Journal of Physical Chemistry B, Vol.101, No.25, 4992-4997, 1997
Static Frictional Forces at Crystalline Interfaces
A statistical thermodynamic description of the atomic force microscope is developed and used to compute the force of static friction for a single-atom tip on a hexagonal close-packed substrate surface under constant load in vacuum. The substrate atoms are taken to be independent isotropic harmonic oscillators, and the tip-substrate interaction is taken to be Lennard-Jones (12,6). Movement of the tip is treated as a quasistatic (reversible) process. The force of static friction (i.e., the maximum of the component of the force parallel to the direction of movement of the tip) is computed by the Monte Carlo technique for several crystallographic directions (paths) and found to be strongly anisotropic.
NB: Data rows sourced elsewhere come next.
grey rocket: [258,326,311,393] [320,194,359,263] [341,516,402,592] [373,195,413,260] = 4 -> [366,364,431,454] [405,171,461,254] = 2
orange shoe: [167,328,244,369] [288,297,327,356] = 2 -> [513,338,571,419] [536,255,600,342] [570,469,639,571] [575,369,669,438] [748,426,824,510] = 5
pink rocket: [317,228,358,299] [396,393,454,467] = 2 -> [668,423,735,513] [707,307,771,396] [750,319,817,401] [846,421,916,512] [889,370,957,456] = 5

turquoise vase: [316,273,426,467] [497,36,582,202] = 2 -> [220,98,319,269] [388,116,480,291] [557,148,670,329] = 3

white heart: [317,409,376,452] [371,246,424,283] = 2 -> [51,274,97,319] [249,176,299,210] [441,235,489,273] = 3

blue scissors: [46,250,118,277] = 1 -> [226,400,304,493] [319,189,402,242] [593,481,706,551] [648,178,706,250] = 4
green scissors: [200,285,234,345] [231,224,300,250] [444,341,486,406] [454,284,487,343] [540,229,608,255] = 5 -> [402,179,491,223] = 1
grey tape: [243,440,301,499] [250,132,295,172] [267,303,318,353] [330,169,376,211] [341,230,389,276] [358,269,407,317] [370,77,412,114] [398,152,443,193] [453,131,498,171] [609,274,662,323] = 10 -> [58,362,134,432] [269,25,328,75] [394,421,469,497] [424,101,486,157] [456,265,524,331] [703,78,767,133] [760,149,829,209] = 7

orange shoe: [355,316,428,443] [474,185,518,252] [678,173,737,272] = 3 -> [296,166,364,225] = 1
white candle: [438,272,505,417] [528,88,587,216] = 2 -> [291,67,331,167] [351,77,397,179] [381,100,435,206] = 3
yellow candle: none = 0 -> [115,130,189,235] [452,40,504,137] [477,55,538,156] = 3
The frictional force is minimum along a particular path where rows of substrate atoms form a "groove"; it is up to 2 orders of magnitude greater for the path perpendicular to the groove. The dependence of the frictional force on the hardness of the substrate (as measured by the force constant of the substrate harmonic potential) and on temperature was examined for these two extreme paths. For hard substrates the frictional force is nearly linear with load, As the substrate gets softer, or as the temperature increases at fixed hardness, the frictional force declines, The results of the computations are correlated with recent experimental observations on the sliding of nanocrystals of MoO3 over an MoS2 substrate.